Bonjour Éva Luna,
Bonjour à tous,
C est une très bonne idée de continuer ce dialogue sur ce fil de discussion.
La vie sans ma fille, c est bien ce dont il s agit. Comment vivre sans elle, sans Elle, sans elles.
Les similitudes sont nombreuses. Mon " Elle", s appelle Hélène.
En langage SMS: LN.
Comment vivre sans L?
C est tellement difficile, insurmontable. Mais toute cette douleur, cet Everest à attaquer le matin pour accepter que les secondes passent sans elle, cette absence qui dure, vous en avez si bien parlé.
C est une aide bien précieuse, ces mots déjà déposés afin de mettre un nom sur cet ennemi, qui nous blessé et nous empêcherait presque de ne plus aimer, de ne plus penser, de ne plus y penser.
Début août, cela fera tout juste deux ans.
Mais pour moi, le temps s est arrêté.
Je suis restée en 2020. Tout comme le calendrier de la cuisine dont je ne peux tourner les pages.
Et puisque la vie me déplaît maintenant, j ai décidé d essayer de faire semblant de croire.
Certains croient bien en qqs saints, ou qqs dieux.
Ces croyances entretenues par les rituels et une communauté.
J ai décidé de faire comme eux, d entretenir le le mensonge et de croire en elle.
Je lui ai créé un petit jardin, avec qqs photos d elle et les plantes offertes lors de la cérémonie. Il est très beau et je m y sens bien. Il y a une chaise , une table, et une photo d elle assise à la terrasse d un resto. De quoi trinquer ensemble.
Je lui écris et vais déposer mon courrier sur sa tombe.
Quand son absence est trop longue, je me force à me persuader qu elle est chez tel ami, dans telle ville, qu elle sera là demain, au détour du chemin. Et je repousse tjs plus loin le moment des retrouvailles.

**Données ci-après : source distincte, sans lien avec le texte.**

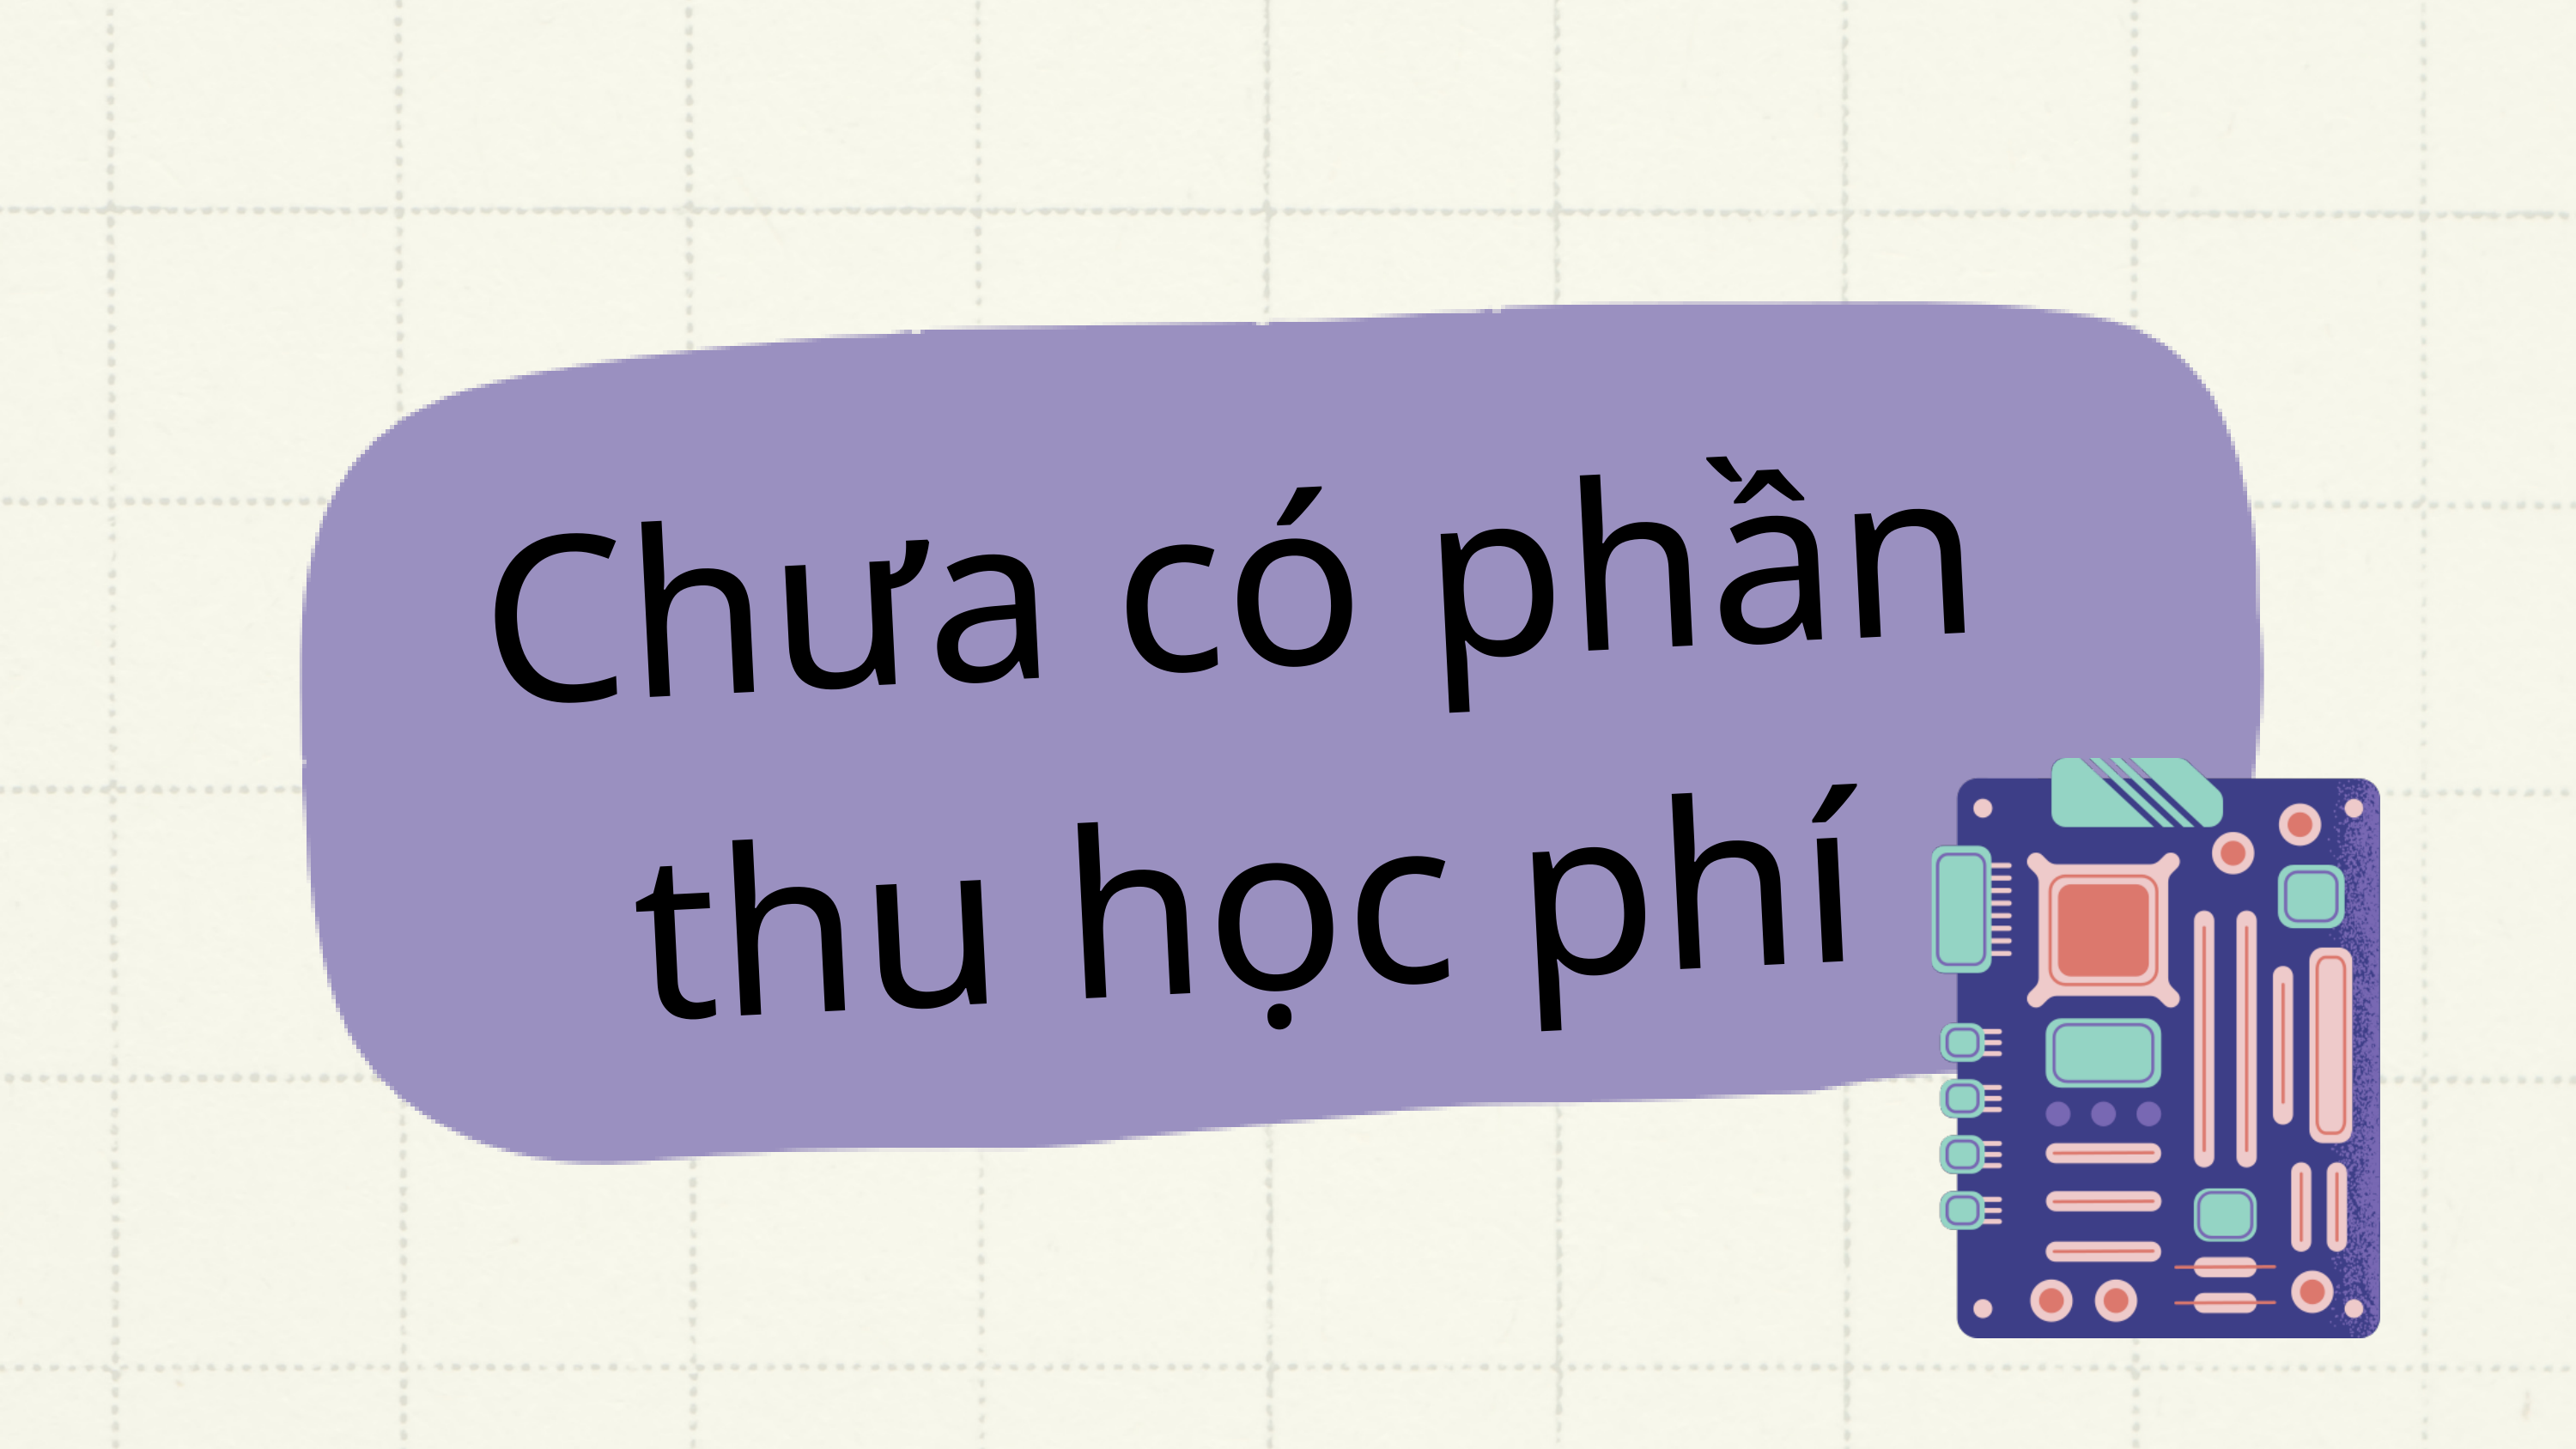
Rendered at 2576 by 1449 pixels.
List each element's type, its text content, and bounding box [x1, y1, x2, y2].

text_box [299, 301, 2264, 1170]
text_box [0, 0, 2576, 1449]
text_box Chưa có phần thu học phí [416, 350, 2045, 1076]
text_box [1931, 758, 2380, 1338]
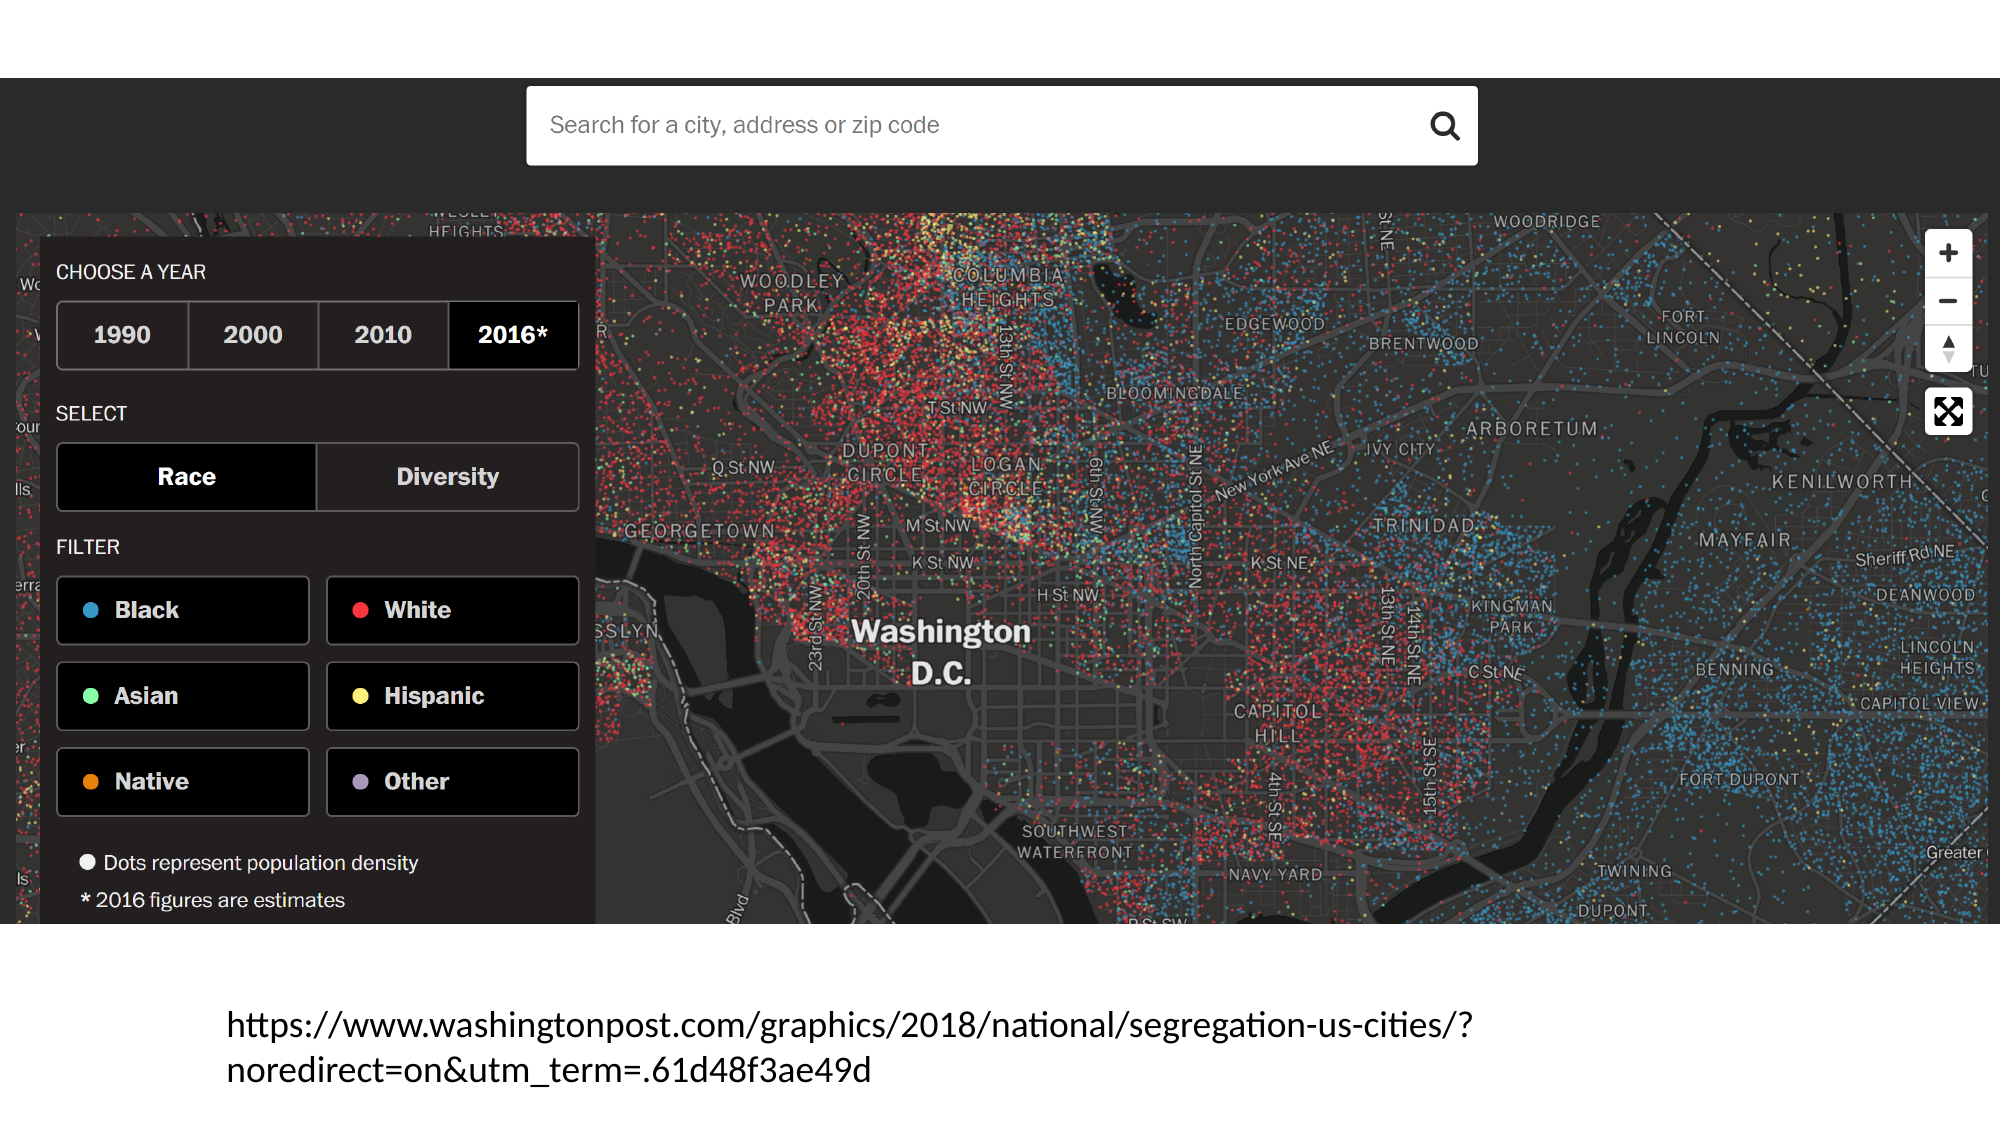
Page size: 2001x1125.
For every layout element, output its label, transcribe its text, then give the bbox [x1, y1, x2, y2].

picture [0, 78, 2000, 924]
text_box https://www.washingtonpost.com/graphics/2018/national/segregation-us-cities/?noredirect=on&utm_term=.61d48f3ae49d [211, 992, 1636, 1098]
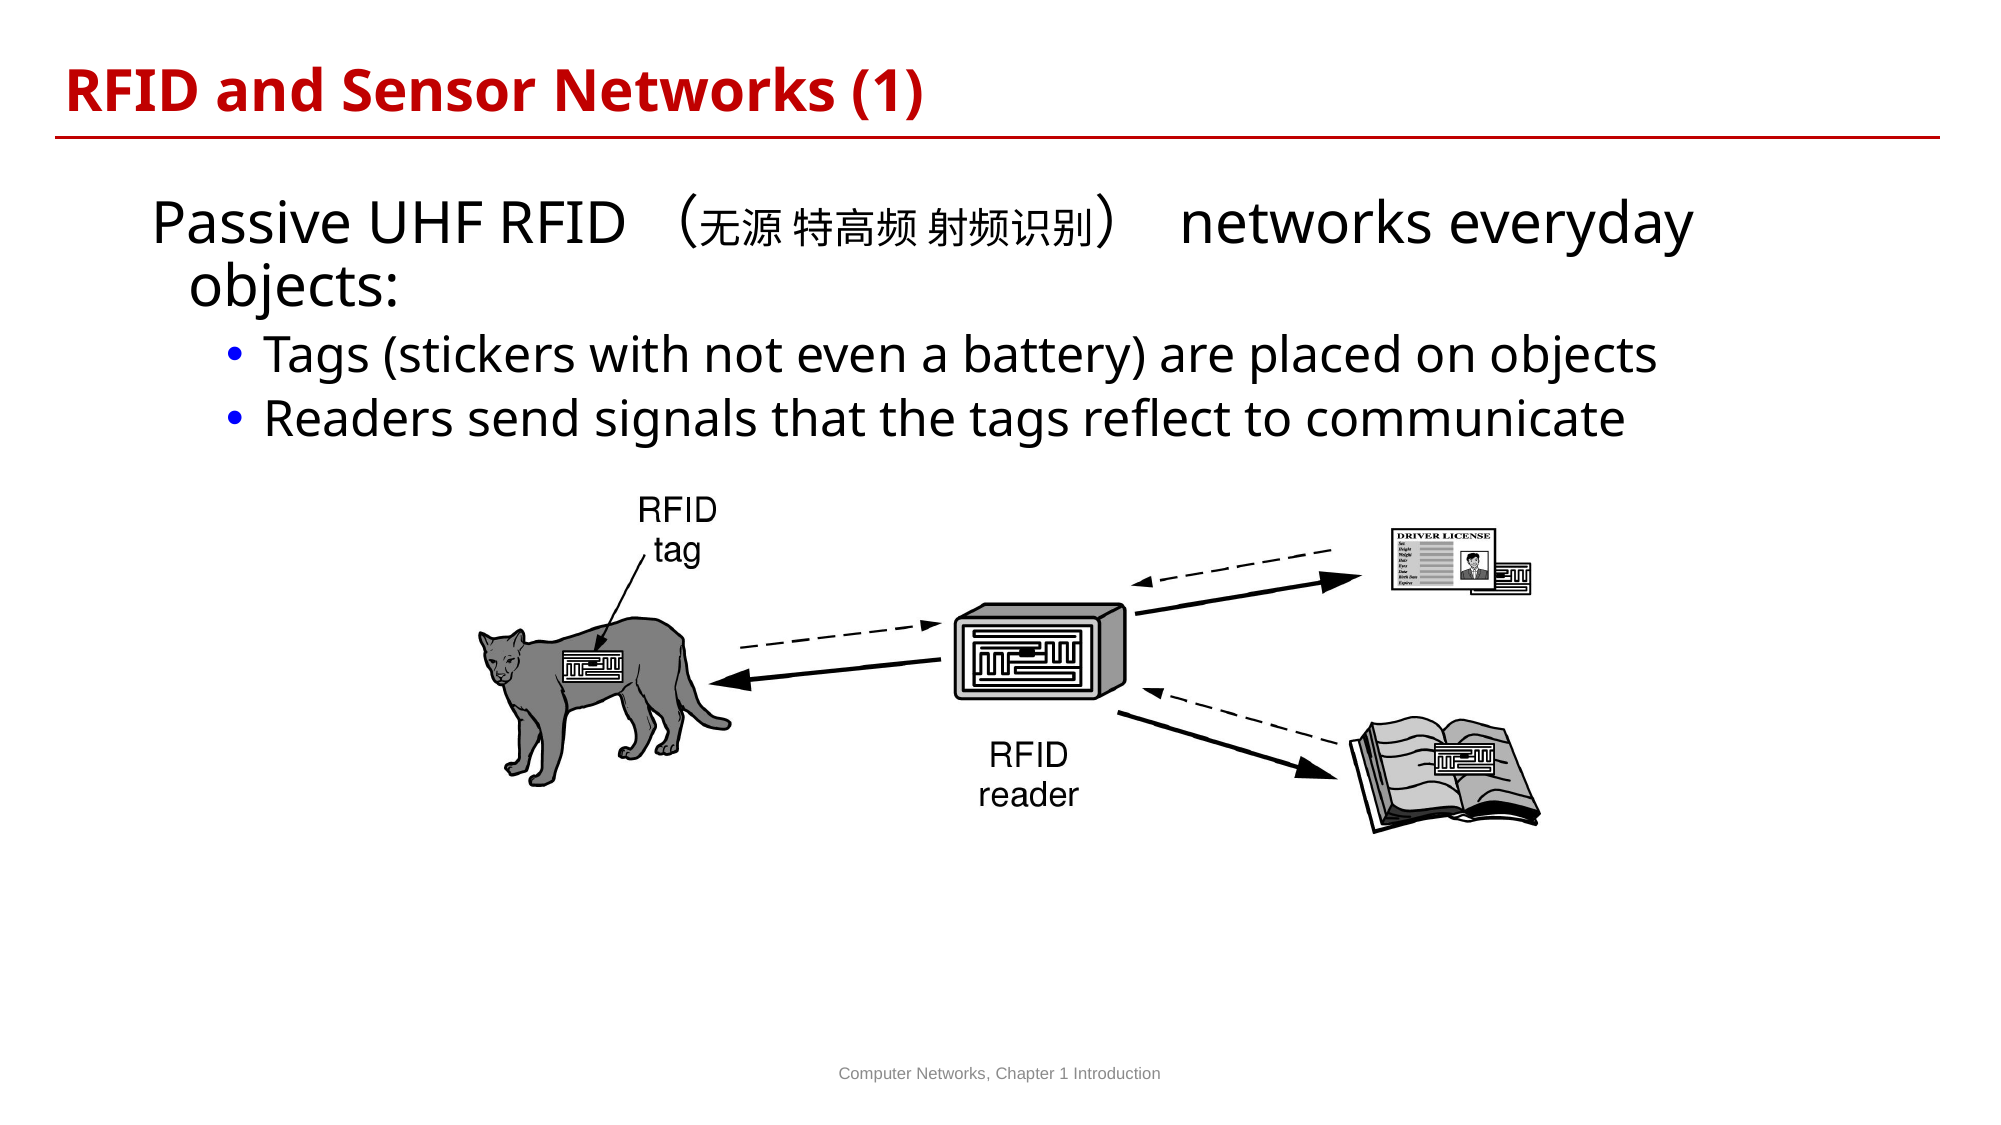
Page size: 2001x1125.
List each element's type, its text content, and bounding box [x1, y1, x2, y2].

Je ne chemine pas, sur le chemin du deuil. Je reste au même endroit, tourne sur moi même à 360 degrés, en récoltant tout ce que je peux d L. Et, je le resème pour que cette récolte se déploie à son tour. J' écris autour d un film qu elle a vu, ou qu elle voulait voir. Je le partage dans un blog, ou même, sur sa tombe. Je sais que certains passent devant et lisent . Ainsi, ses idées , ses envies, ses goûts, perdurent. De mon point fixe, ancrée en août 2020, je tente de diffuser tout autour de moi son univers.
De tout temps l homme a créé des univers fictifs à la gloire de leurs héros ou de leurs dieux.
Je tente de créer un univers fictif autour de ma fille.
Mon aînée m a offert un médaillon que je porte au poignet, avec une photo d L . Lorsqu un moment est émouvant, je l ouvre et murmure: regarde, c est pour toi.
Je me force à croire qu elle est là, que les efforts pour créer cet univers fictif seront payants. Vais je finir par y croire durablement, par me convaincre moi même.?
La vie sans ma fille, c est vivre au jour le jour, entre deux mondes: un réel, et un fictif, que j entretiens de mon mieux. Comme je m occupais d elle de son vivant, je continue de m occuper d elle, malgré sa disparition.
Pourvu que cette démarche me permette de tenir. Car, L a un frère et une sœur qui, eux aussi, sont dans la douleur. Il me faut rester droite.